I flew in a little late, having been in France on a course, so I missed much of the opening worship. The weekend was good. It was led with particular sensitivity and my fellow students were given space to think and pray and wander off if so desired. A friend and I had also decided to organise a party, being our last weekend and the last weekend of one of our dear tutors as he set off on the road to retirement - we had a small gift for him that we wanted to present.
The party was a corker. We let our hair down and danced. It wasn't especially late, but as friends we talked, partied and danced. Being a warm evening we even took the music outside onto the quad and danced on the grass, ipods being examined for tracks to continue dancing to. A truly wonderful evening to end our second year. And special as everyone mucked in to make it what it was. A big thank you to my co-conspirator, Angi with whom it wouldn't have morphed into what it did!
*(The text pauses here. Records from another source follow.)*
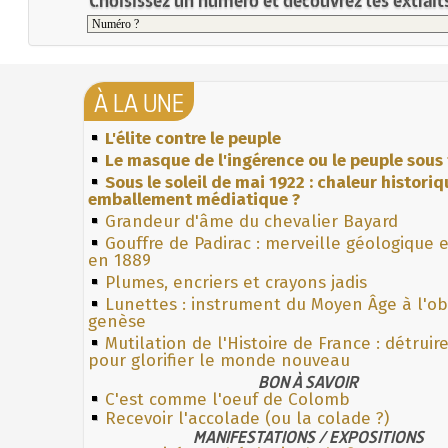
À LA UNE
L'élite contre le peuple
Le masque de l'ingérence ou le peuple sous 
Sous le soleil de mai 1922 : chaleur histori
emballement médiatique ?
Grandeur d'âme du chevalier Bayard
Gouffre de Padirac : merveille géologique 
en 1889
Plumes, encriers et crayons jadis
Lunettes : instrument du Moyen Âge à l'o
genèse
Mutilation de l'Histoire de France : détruir
pour glorifier le monde nouveau
BON À SAVOIR
C'est comme l'oeuf de Colomb
Recevoir l'accolade (ou la colade ?)
MANIFESTATIONS / EXPOSITIONS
Back to the reason for this blog....and the weekend. On Sunday morning our worship took the form of a 'Wordless Eucharist'. A number of us had heard of its reputation. This was going to be emotional. But no one really knew what to expect. I went with an open mind. Being a contemplative sort of chap, I thought it would be good and also knowing the celebrant, I had high expectations.
We entered to the music of the film Amelie. It was carnival like. Not really what I would call meditative. However, it was right, just right. we sat in the room in a circle and waited......I knelt on the floor for a moment to gather my thoughts, with good friends either side of me. It was going to be a good end to the weekend.
What happened next, I really can't explain. I started to think of my (maternal) grandfather. He was a parish priest whose life was cut short by a brain tumour. His last parish was just outside Norwich in Thorpe St Andrew. He died when I was 2 or 3. However, I have always felt close to him, an affinity with him. I just can't explain it, but I can imagine him and picture him. I am very fond of my grandfather.
I started to cry. Properly cry. It was OK. I was in a 'safe' place. Amongst friends who cared. And I didn't really stop. In my prayers I questioned why he was taken away at, what is today, such a young age. Why was the church deprived of him? Why was I deprived of him? Why couldn't he be around today to see where I was going and be proud of me?
After 38 or so years I was grieving the death of my grandfather.
I can't do justice to the worship in words so I won't even try. It was wonderful and fulfilling. During the service tissues were shared, hands placed on shoulders, hugs exchanged and it was good. At the end we joined together via our little fingers and were led out into the sunshine.
The story continues on the day after the weekend. I was speaking with my mother who had been at her aunt's birthday celebrations (my grandfather's sister). She had visited the grave of my grandfather and grandmother. Fresh roses lay on his grave. And then on the Sunday had worshiped at Thorpe at a similar time I was worshipping. I think knowing this bought a tear to both my and my mother's eyes.
I have talked about this experience with college friends. And aside from anything else, after two years on STETS, I can say with certainty that I thank God for my friends at college, the support they have given and continue to give. They have much to give in their ministries. The church will be a richer place.